* Extract provided:
▽
In [11]:
import os
import pandas as pd
from datetime import datetime

# Path to monthly cleaned CSVs (adjust if needed)
RAW_DATA_DIR = os.path.expanduser("~/Downloads/Monthly Data")

# Project root and output file
PROJECT_ROOT = os.path.expanduser("~/TaxiApp/data")
OUTPUT_PATH = os.path.join(PROJECT_ROOT, "data_models_api/hotspot_model/historical_lags.csv")

# Mapping of all 12 months
month_file_map = {
    1: "Clean_January_Taxi.csv",
    2: "Clean_February_Taxi.csv",
    3: "Clean_March_Taxi.csv",
    4: "Clean_April_Taxi.csv",
    5: "Clean_May_Taxi.csv",
    6: "Clean_June_Taxi.csv",
    7: "Clean_July_Taxi.csv",
    8: "Clean_August_Taxi.csv",
    9: "Clean_September_Taxi.csv",
    10: "Clean_October_Taxi.csv",
    11: "Clean_November_Taxi.csv",
    12: "Clean_December_Taxi.csv",
}

# Target months for proxy lag
target_months = [7, 8]
all_agg = []

for month in target_months:
    filename = month_file_map[month]
    file_path = os.path.join(RAW_DATA_DIR, filename)
△
* Work instruction:
Reproduce a section of the taxi data code above word for word. Begin at the words "# Target months" and stop after "file_path = os.path.join(RAW_DATA_DIR, filename)".

* Data section:
▽
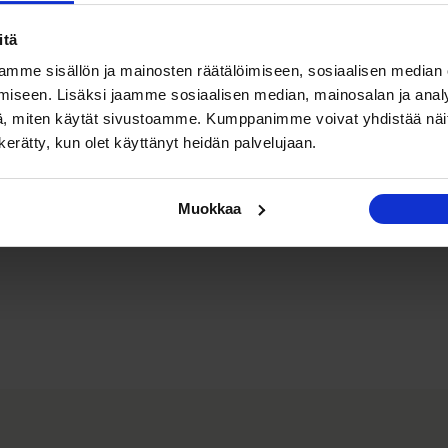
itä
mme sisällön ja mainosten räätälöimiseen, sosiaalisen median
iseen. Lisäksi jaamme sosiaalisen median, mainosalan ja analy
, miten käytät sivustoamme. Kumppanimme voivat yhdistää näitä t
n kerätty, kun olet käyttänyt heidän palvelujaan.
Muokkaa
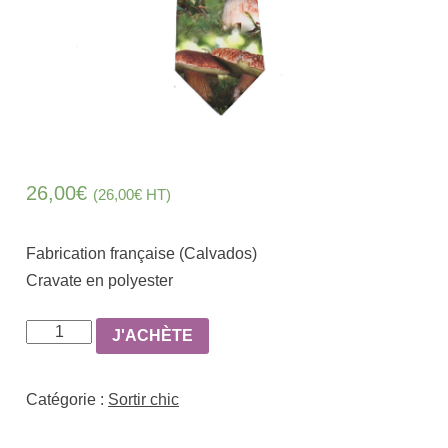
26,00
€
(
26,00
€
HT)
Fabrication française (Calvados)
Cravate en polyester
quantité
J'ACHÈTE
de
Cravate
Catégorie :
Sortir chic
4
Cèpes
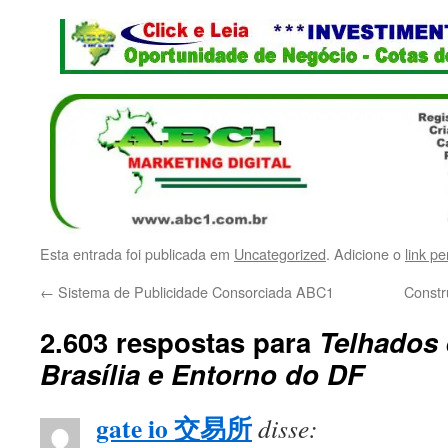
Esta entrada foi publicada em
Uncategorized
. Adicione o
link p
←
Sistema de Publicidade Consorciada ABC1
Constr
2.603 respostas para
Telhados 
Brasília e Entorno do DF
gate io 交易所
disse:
△
* Problem solution:
# Target months for proxy lag
target_months = [7, 8]
all_agg = []

for month in target_months:
    filename = month_file_map[month]
    file_path = os.path.join(RAW_DATA_DIR, filename)